As you may know or have worked out by now, most of my friends play video games. It’s been part of what has held us together and has made for many good times, be it playing awful games with the Boyfriend-Wonder or co-oping Halo with Gina, video games have always been in my life and I’ve pretty much always considered myself to be a gamer.
However, when I was staying at Lawrence‘s over the weekend, he told me something which his brother, an amateur streamer/playthrough video maker told him; “Because you [Lawrence] only play things like The Sims and story games [Gone Home, etc] and not GTA or COD like me, you’re not a real gamer.”
As long as I’ve known Lawrence (which is 10 years now) he’s always gamed. We’ve played together, we’ve played apart, we’ve played different games and we’ve played the same games. He’s tried so many more games than I have, and flourishes in sandbox/story games. He has a sense of determination unlike anything I’ve ever seen in games like those. And just because he doesn’t play popular games is no right to question his relevance in the community.
And just what exactly makes someone a real gamer?

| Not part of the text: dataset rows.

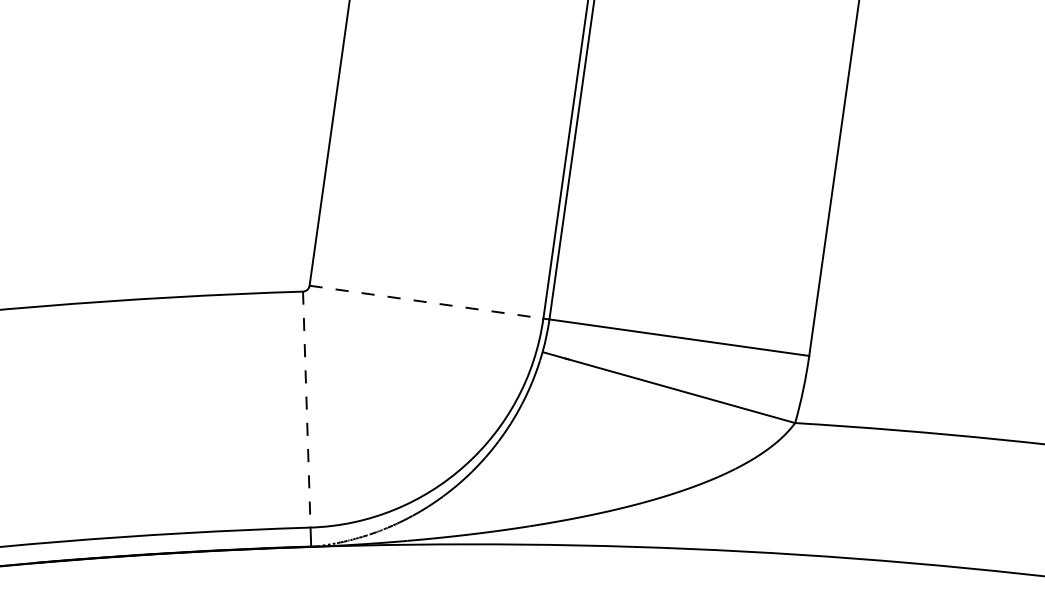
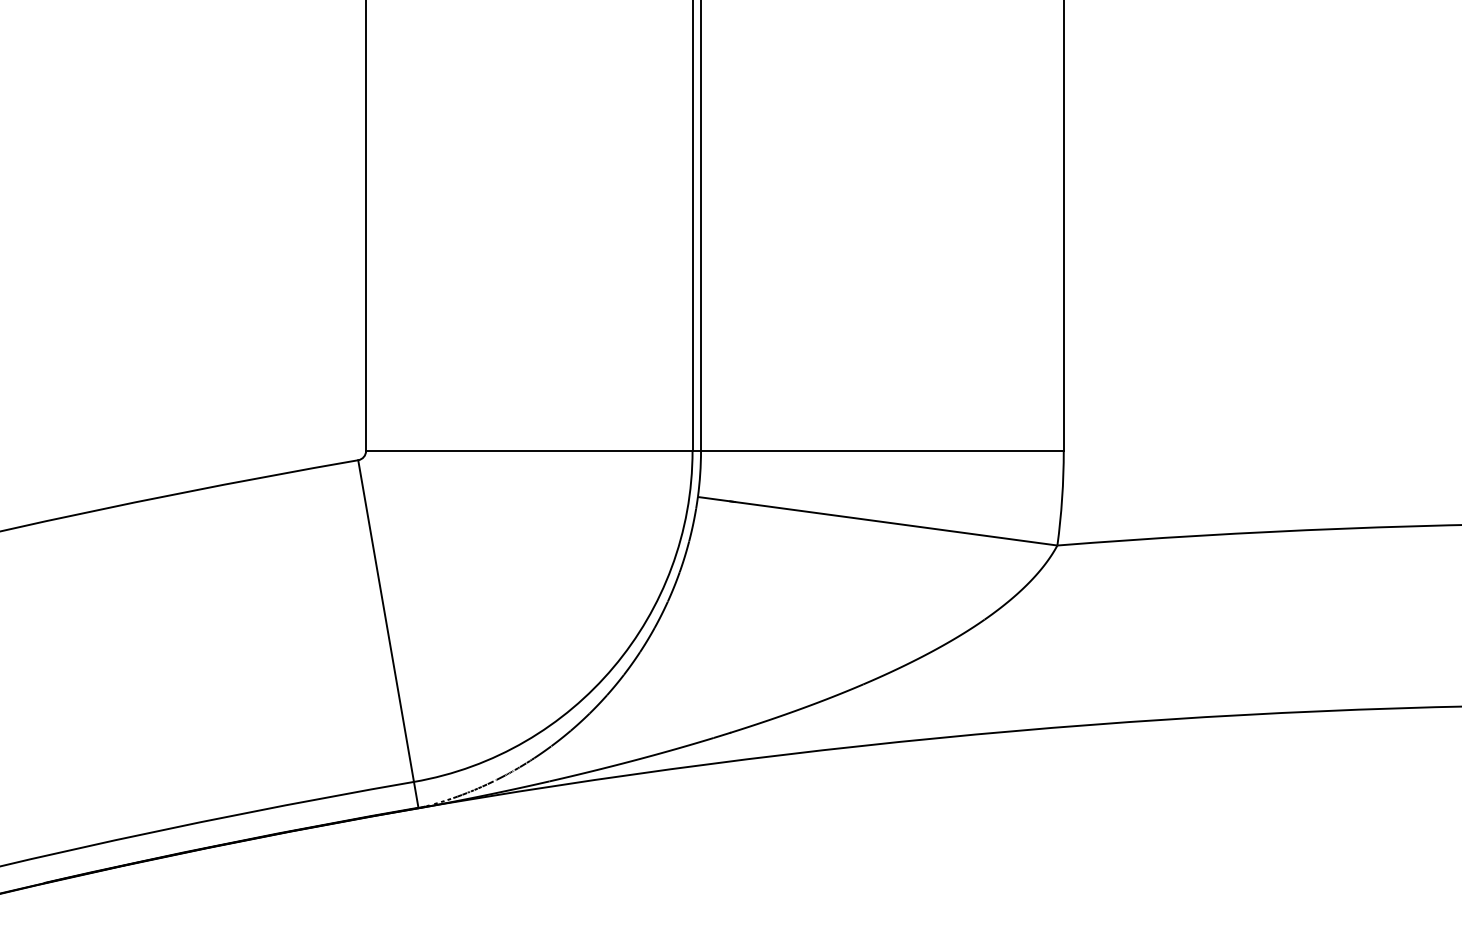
line: (426, 301) -> (529, 450), dashed -> solid
line: (307, 409) -> (386, 621), dashed -> solid

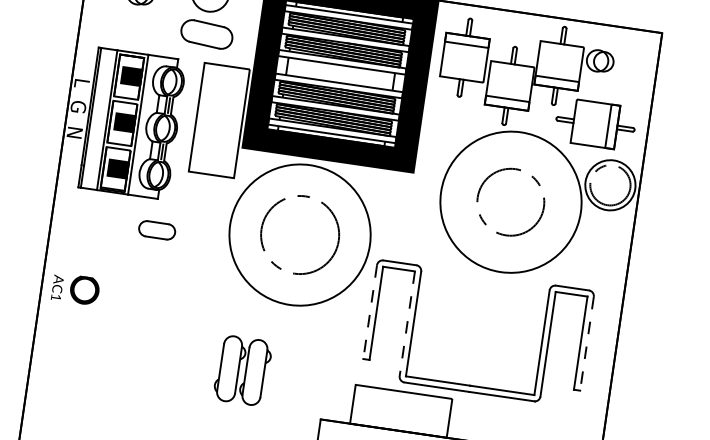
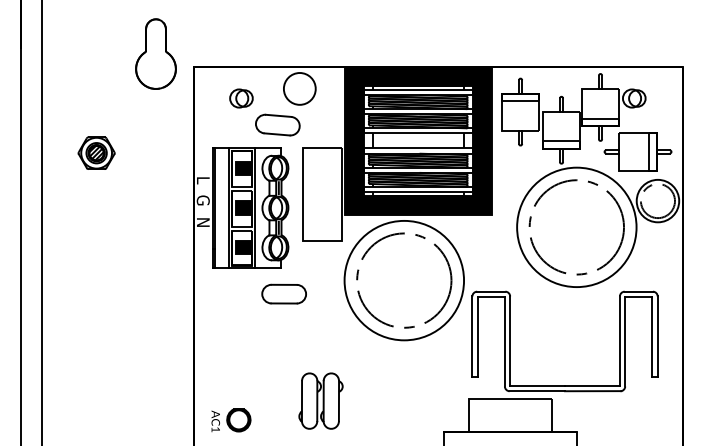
part: (206, 33) -> (277, 124), moved
circle: (510, 202) -> (576, 227), size x1.67
part: (156, 229) -> (283, 293), size x1.43
circle: (300, 234) -> (404, 280), size x1.43
part: (76, 289) -> (231, 420), moved
line: (370, 313) -> (472, 337), dashed -> solid
line: (406, 323) -> (504, 341), dashed -> solid
line: (586, 344) -> (657, 337), dashed -> solid
part: (242, 369) -> (320, 400), moved

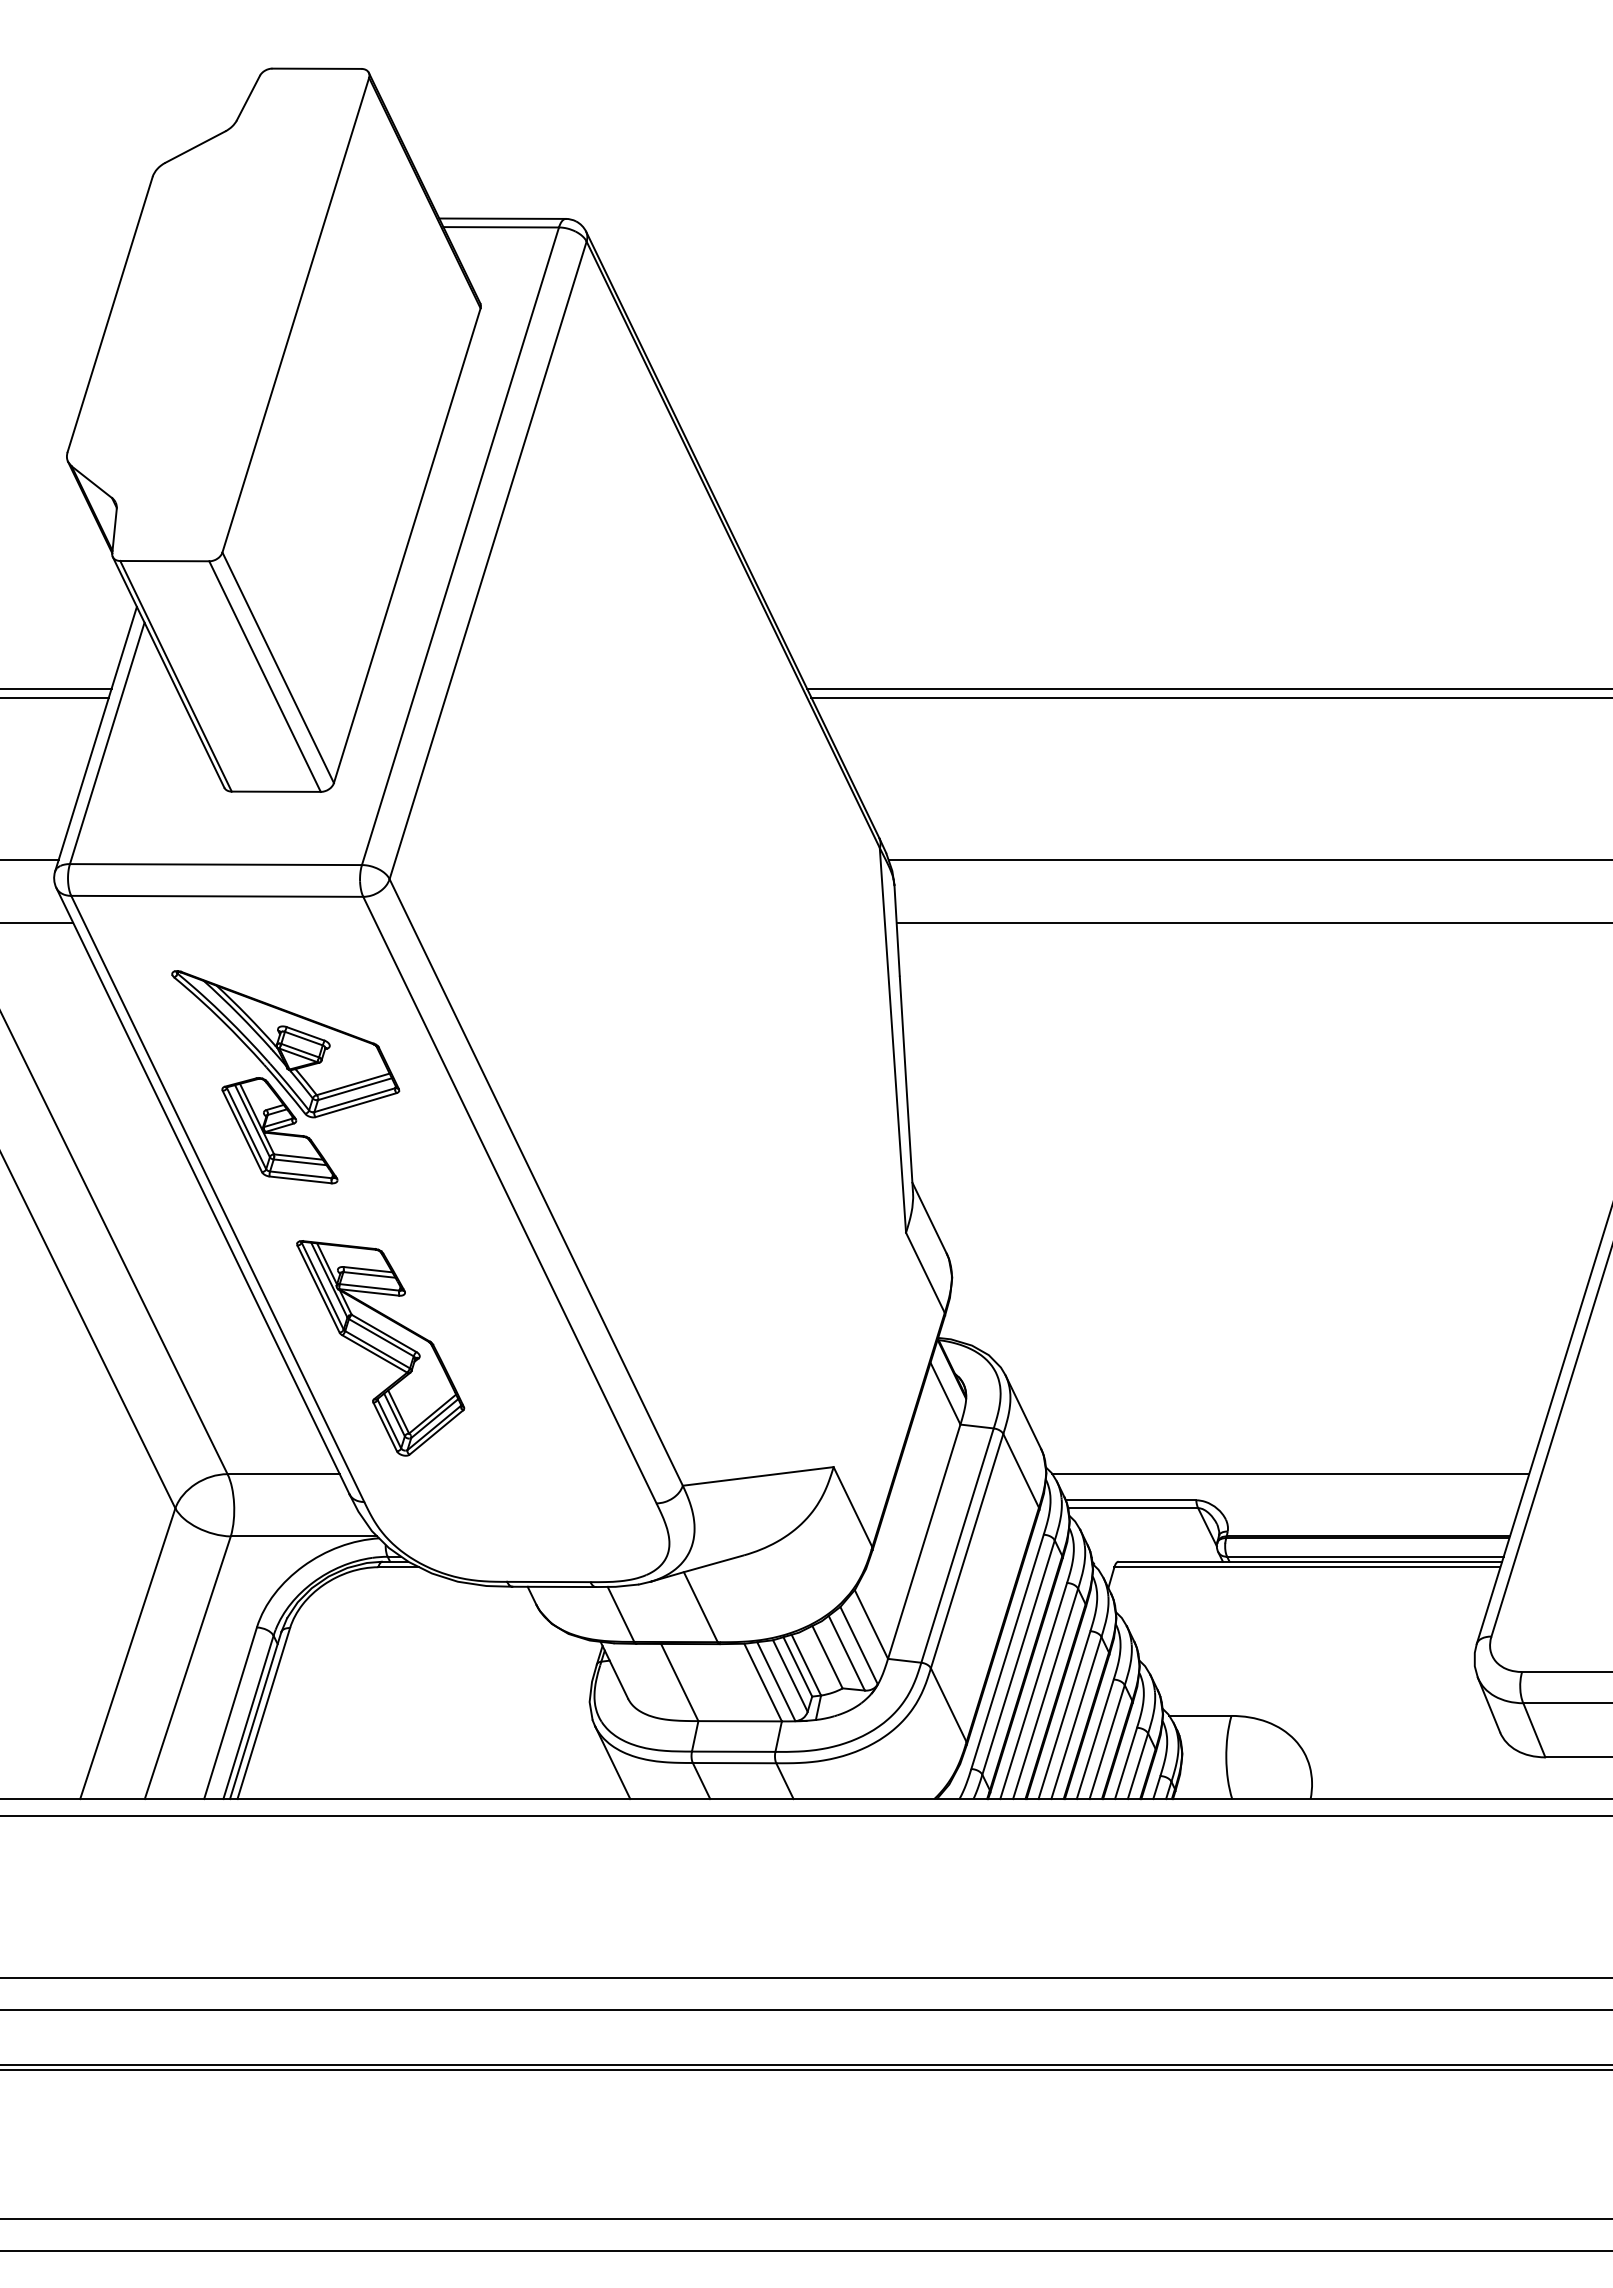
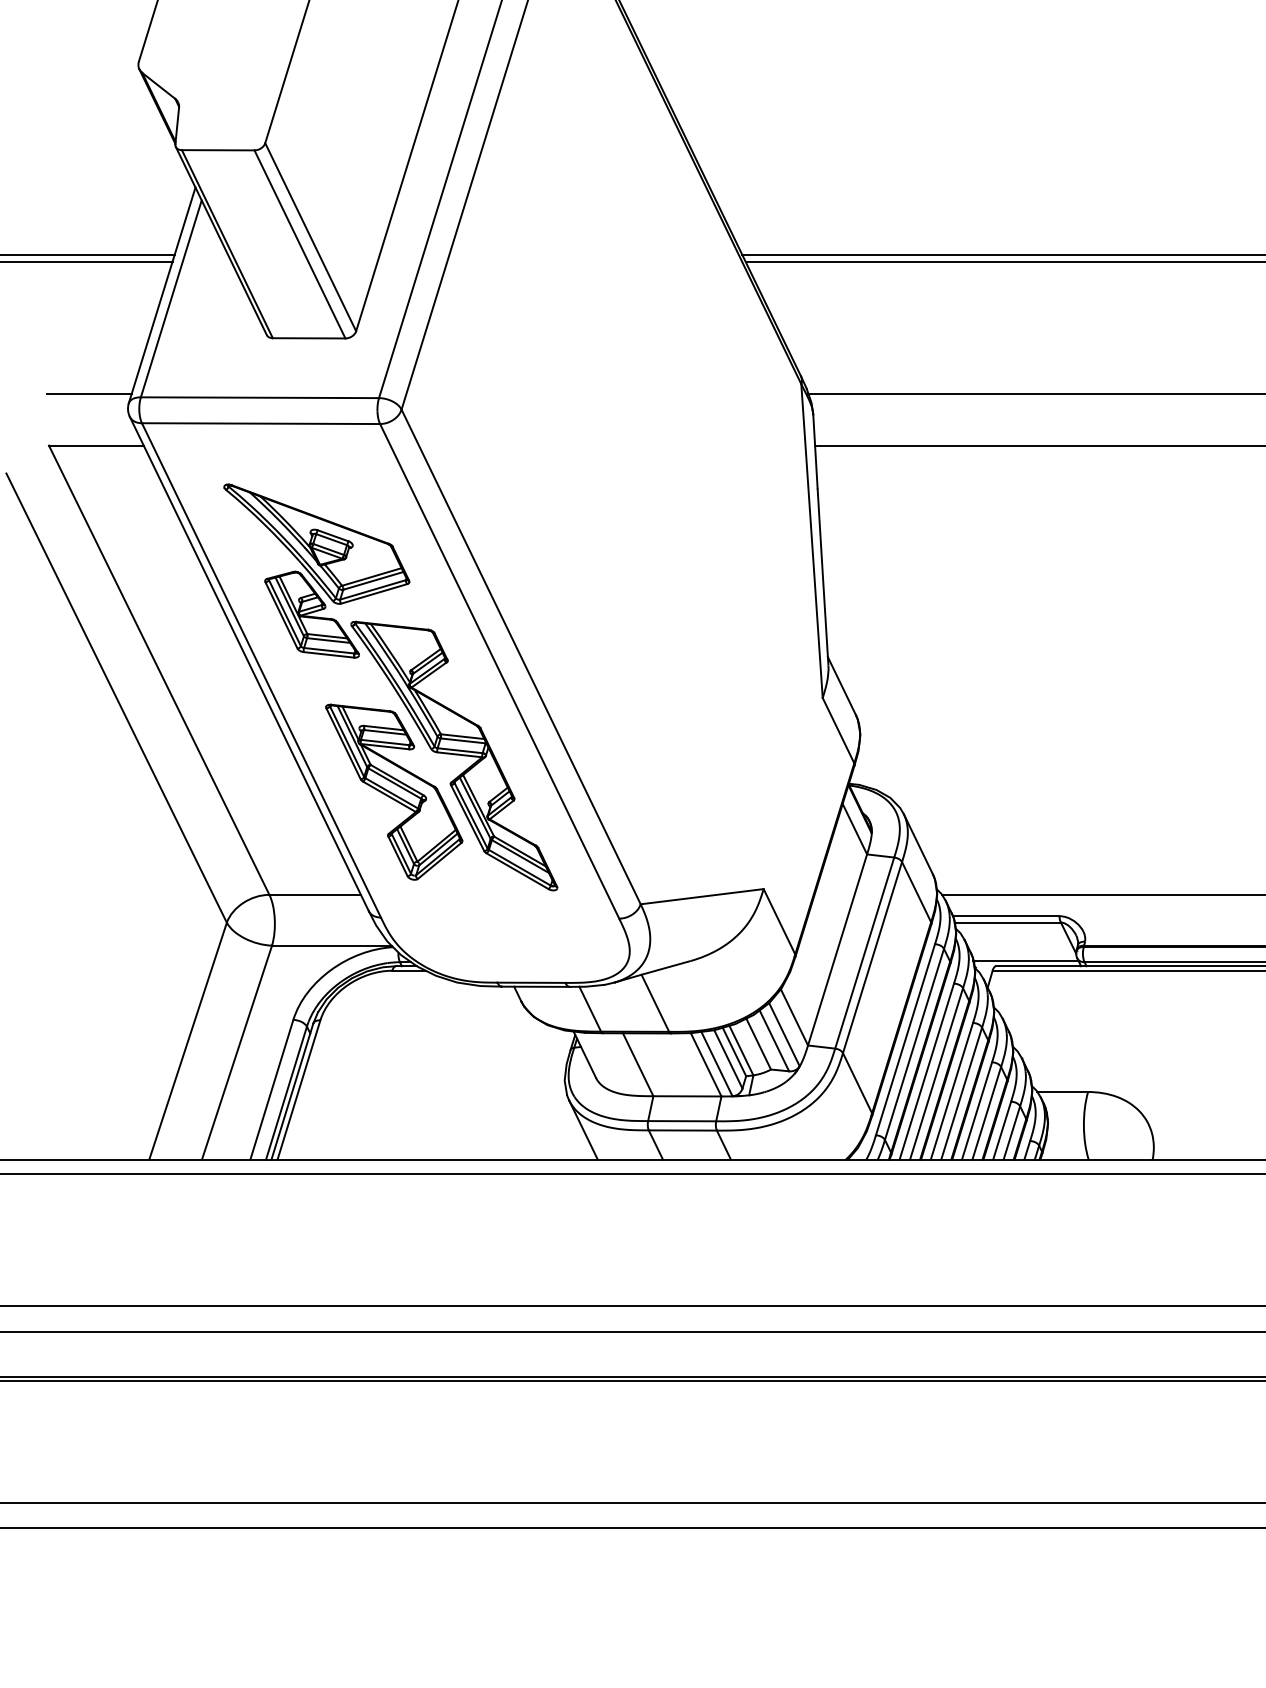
part: (454, 1303) -> (454, 755), added
line: (1154, 1555) -> (1025, 961), added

It’s almost like the whole ‘fake geek girl’ nonsense again (for a great video and interesting argument, check out ALB) wherein people within an already active community start trying to act as gatekeepers to keep people out, for whatever reason they may have. It’s stupid and pointless. For a community that has bonded over a shared love of an interactive art form, we sure are fond of pulling each other part, when instead we should be celebrating our community and being excited to let new people in.
However, by no means am I ignoring the hardcore vs casual gamer argument; it absolutely does exist. There are hardcore gamers (check out any popular streamer for any game and you’ll see they play upwards of 15 hours a day) and there are casual gamers, who game every now and then. The thing is, they’re both gamers. They both play video games, albeit in different ways. But who’s gonna say that the other isn’t real because they both clearly exist, and they’re both well-known phenomenons.
Returning to Lawrence’s brother’s argument; ‘you don’t play games like I do so you’re not a real gamer.’ seems somewhat defeatist. If everyone has to play COD & GTA to be a ‘real’ gamer then heck, I’ll hand in my badge at the door. I don’t put hours into those games, but I do to others. It’s hard to argue my 350 + hour playtime on Diablo 3 somewhat cements my status as a ‘gamer’ and I’m cool (and proud) with that.
The status of ‘real gamer’ is a strange one. Anyone who plays games is automatically a gamer as far as I’m concerned. Why push people out of something they enjoy due to your own fake superiority complex?
For other thoughts on this topic, I highly recommend Asmongold’s video on gamer culture. It’s fascinating and offers a pro’s insights onto this and similar arguments.